Penn State has one of the more advanced ability- athletics programs in the nation. Sports include wheelchair basketball, swimming, powerlifting, and track and field. By the end of May, Gravatt was back at Penn State and focused on wheelchair racing. He now trains six days a week and already has competed in events in New Jersey, Indiana, and Oklahoma. He also won the pentathlon at a junior nationals event. He wants to be racing marathons by next summer, all part of a plan to reach the Paralympics in 2020.

“I just wanted something day-in and day-out, a goal to achieve, and that was always something in soccer,” he says. “It was something I needed to find again.”

Just as importantly, he’s stayed close to the soccer program. He works 30 hours a week editing practice and game video and acting as a sort of assistant coach and team motivator.

He drives a car every day to class with specially fitted controls, taking apart his wheelchair every time he gets in.

“You become very patient, and life’s a little slower now,” he says with a laugh.

But is it really?

Some figured it would take Gravatt a year or two, if not longer, to adjust to his new life and begin competing again.

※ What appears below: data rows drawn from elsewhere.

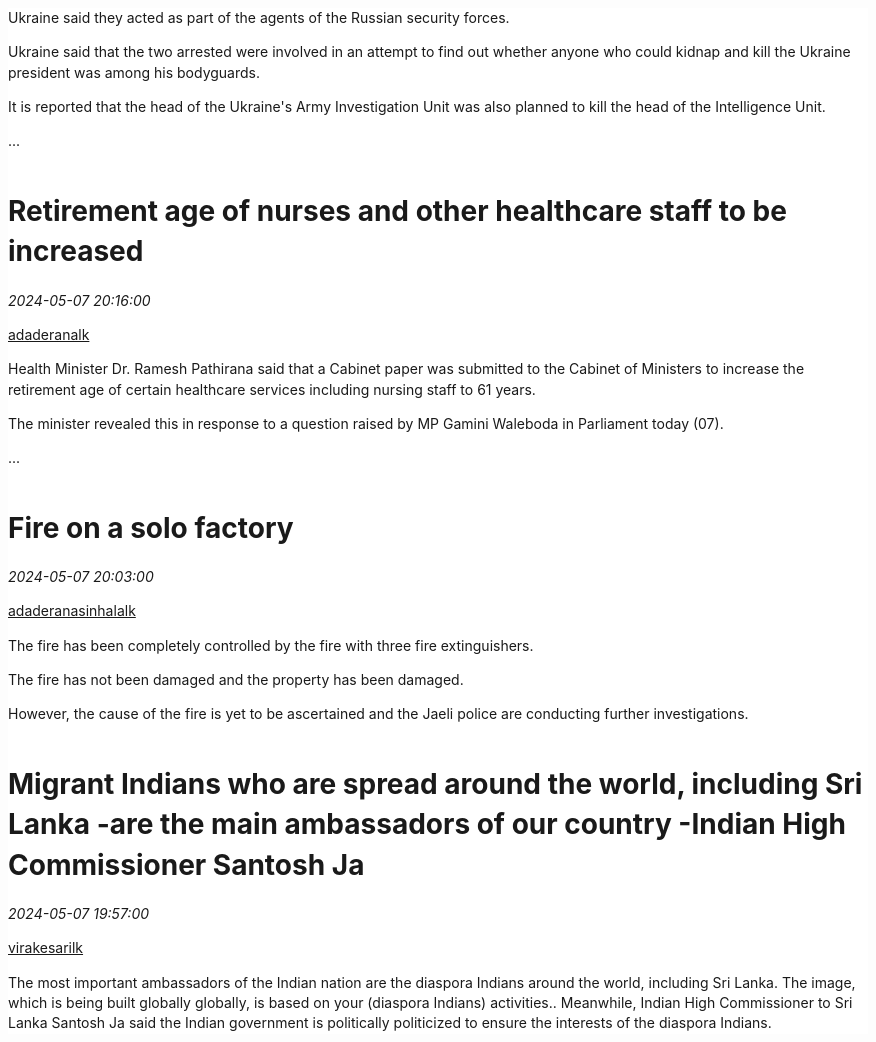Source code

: Ukraine said they acted as part of the agents of the Russian security forces.

Ukraine said that the two arrested were involved in an attempt to find out whether anyone who could kidnap and kill the Ukraine president was among his bodyguards.

It is reported that the head of the Ukraine's Army Investigation Unit was also planned to kill the head of the Intelligence Unit.

...



# Retirement age of nurses and other healthcare staff to be increased

*2024-05-07 20:16:00*

[adaderanalk](https://www.adaderana.lk/news/99069/retirement-age-of-nurses-and-other-healthcare-staff-to-be-increased-)

Health Minister Dr. Ramesh Pathirana said that a Cabinet paper was submitted to the Cabinet of Ministers to increase the retirement age of certain healthcare services including nursing staff to 61 years.

The minister revealed this in response to a question raised by MP Gamini Waleboda in Parliament today (07).

...



# Fire on a solo factory

*2024-05-07 20:03:00*

[adaderanasinhalalk](http://sinhala.adaderana.lk/news/196380)

The fire has been completely controlled by the fire with three fire extinguishers.

The fire has not been damaged and the property has been damaged.

However, the cause of the fire is yet to be ascertained and the Jaeli police are conducting further investigations.



# Migrant Indians who are spread around the world, including Sri Lanka -are the main ambassadors of our country -Indian High Commissioner Santosh Ja

*2024-05-07 19:57:00*

[virakesarilk](https://www.virakesari.lk/article/182921)

The most important ambassadors of the Indian nation are the diaspora Indians around the world, including Sri Lanka. The image, which is being built globally globally, is based on your (diaspora Indians) activities.. Meanwhile, Indian High Commissioner to Sri Lanka Santosh Ja said the Indian government is politically politicized to ensure the interests of the diaspora Indians.
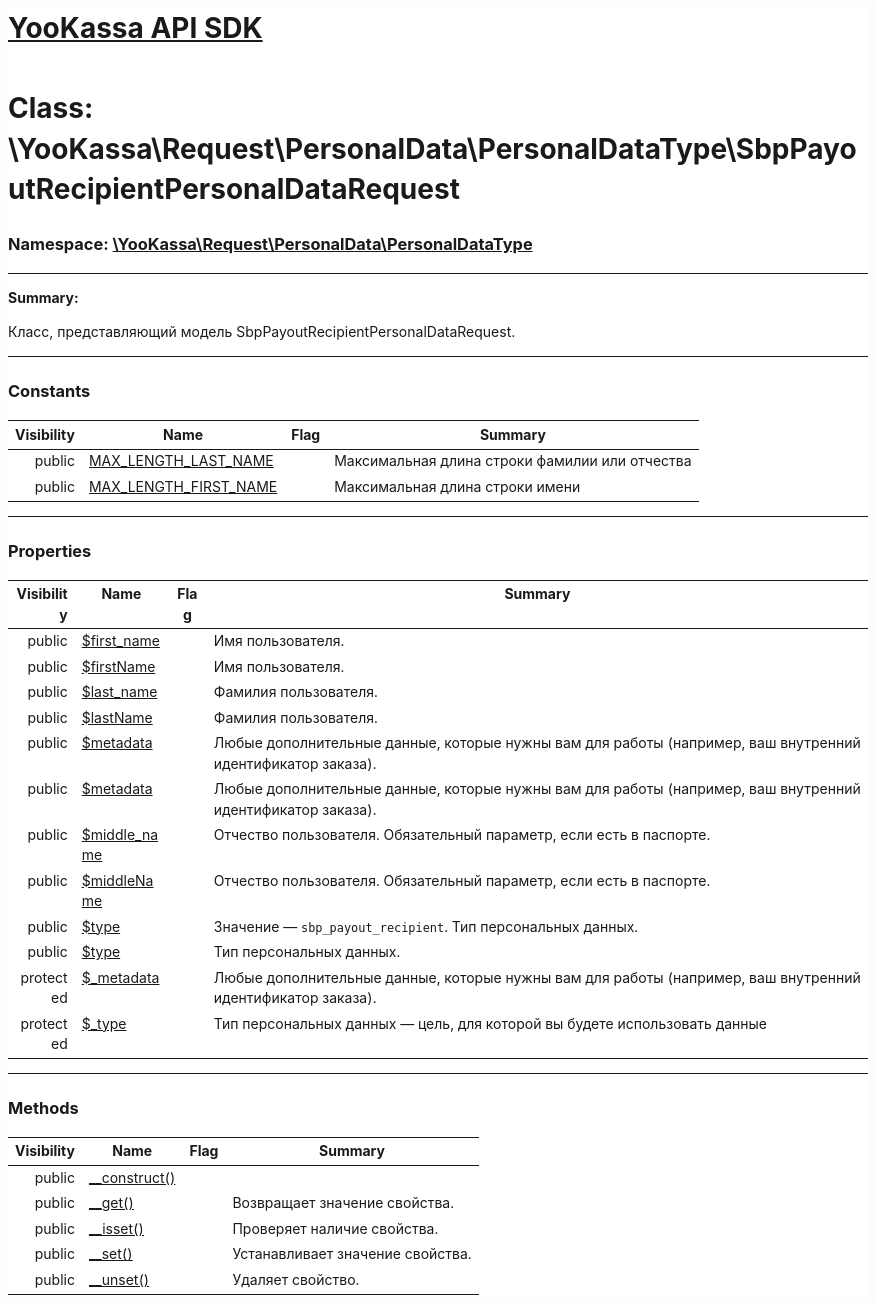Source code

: # [YooKassa API SDK](../home.md)

# Class: \YooKassa\Request\PersonalData\PersonalDataType\SbpPayoutRecipientPersonalDataRequest
### Namespace: [\YooKassa\Request\PersonalData\PersonalDataType](../namespaces/yookassa-request-personaldata-personaldatatype.md)
---
**Summary:**

Класс, представляющий модель SbpPayoutRecipientPersonalDataRequest.


---
### Constants
| Visibility | Name | Flag | Summary |
| ----------:| ---- | ---- | ------- |
| public | [MAX_LENGTH_LAST_NAME](../classes/YooKassa-Request-PersonalData-PersonalDataType-AbstractPersonalDataRequest.md#constant_MAX_LENGTH_LAST_NAME) |  | Максимальная длина строки фамилии или отчества |
| public | [MAX_LENGTH_FIRST_NAME](../classes/YooKassa-Request-PersonalData-PersonalDataType-AbstractPersonalDataRequest.md#constant_MAX_LENGTH_FIRST_NAME) |  | Максимальная длина строки имени |

---
### Properties
| Visibility | Name | Flag | Summary |
| ----------:| ---- | ---- | ------- |
| public | [$first_name](../classes/YooKassa-Request-PersonalData-PersonalDataType-SbpPayoutRecipientPersonalDataRequest.md#property_first_name) |  | Имя пользователя. |
| public | [$firstName](../classes/YooKassa-Request-PersonalData-PersonalDataType-SbpPayoutRecipientPersonalDataRequest.md#property_firstName) |  | Имя пользователя. |
| public | [$last_name](../classes/YooKassa-Request-PersonalData-PersonalDataType-SbpPayoutRecipientPersonalDataRequest.md#property_last_name) |  | Фамилия пользователя. |
| public | [$lastName](../classes/YooKassa-Request-PersonalData-PersonalDataType-SbpPayoutRecipientPersonalDataRequest.md#property_lastName) |  | Фамилия пользователя. |
| public | [$metadata](../classes/YooKassa-Request-PersonalData-PersonalDataType-SbpPayoutRecipientPersonalDataRequest.md#property_metadata) |  | Любые дополнительные данные, которые нужны вам для работы (например, ваш внутренний идентификатор заказа). |
| public | [$metadata](../classes/YooKassa-Request-PersonalData-PersonalDataType-AbstractPersonalDataRequest.md#property_metadata) |  | Любые дополнительные данные, которые нужны вам для работы (например, ваш внутренний идентификатор заказа). |
| public | [$middle_name](../classes/YooKassa-Request-PersonalData-PersonalDataType-SbpPayoutRecipientPersonalDataRequest.md#property_middle_name) |  | Отчество пользователя. Обязательный параметр, если есть в паспорте. |
| public | [$middleName](../classes/YooKassa-Request-PersonalData-PersonalDataType-SbpPayoutRecipientPersonalDataRequest.md#property_middleName) |  | Отчество пользователя. Обязательный параметр, если есть в паспорте. |
| public | [$type](../classes/YooKassa-Request-PersonalData-PersonalDataType-SbpPayoutRecipientPersonalDataRequest.md#property_type) |  | Значение — `sbp_payout_recipient`. Тип персональных данных. |
| public | [$type](../classes/YooKassa-Request-PersonalData-PersonalDataType-AbstractPersonalDataRequest.md#property_type) |  | Тип персональных данных. |
| protected | [$_metadata](../classes/YooKassa-Request-PersonalData-PersonalDataType-AbstractPersonalDataRequest.md#property__metadata) |  | Любые дополнительные данные, которые нужны вам для работы (например, ваш внутренний идентификатор заказа). |
| protected | [$_type](../classes/YooKassa-Request-PersonalData-PersonalDataType-AbstractPersonalDataRequest.md#property__type) |  | Тип персональных данных — цель, для которой вы будете использовать данные |

---
### Methods
| Visibility | Name | Flag | Summary |
| ----------:| ---- | ---- | ------- |
| public | [__construct()](../classes/YooKassa-Request-PersonalData-PersonalDataType-SbpPayoutRecipientPersonalDataRequest.md#method___construct) |  |  |
| public | [__get()](../classes/YooKassa-Common-AbstractObject.md#method___get) |  | Возвращает значение свойства. |
| public | [__isset()](../classes/YooKassa-Common-AbstractObject.md#method___isset) |  | Проверяет наличие свойства. |
| public | [__set()](../classes/YooKassa-Common-AbstractObject.md#method___set) |  | Устанавливает значение свойства. |
| public | [__unset()](../classes/YooKassa-Common-AbstractObject.md#method___unset) |  | Удаляет свойство. |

And yet, “he goes to a couple of events and is just tearing it up,” Warming says.

Penn State ability-athletics coach Teri Jordan, a former American record-holder in the 5,000 meters and longtime Division I track and field coach, now coaches Gravatt daily and is stunned by his progress.

“In some ways, I think he’s going to change the face of being an athlete with a disability,” his mother says. “And that’s going to be a positive.”

Warming struggles to find the words to describe Gravatt’s ongoing recovery.

“The only thing to tell you is that he’s been an absolute inspiration to everybody he’s around,” he says. “You make the most of your life, of your situation, that’s the inspiration.”

Gravatt is working on a communications degree and may still coach one day. For now, he lightens up the soccer office with the kind of attitude that considers being in a wheelchair an icebreaker in social situations. More than anything, he believes he is growing as a person from everything he’s been through — that he truly is on his way to becoming something he never could before.

\”Before, I used to think I’d have it rough or something small would affect me,” he says. “But now, my tolerance for the little stuff has gone up. Now, I’m able to enjoy those little things and see that happiness is a choice.”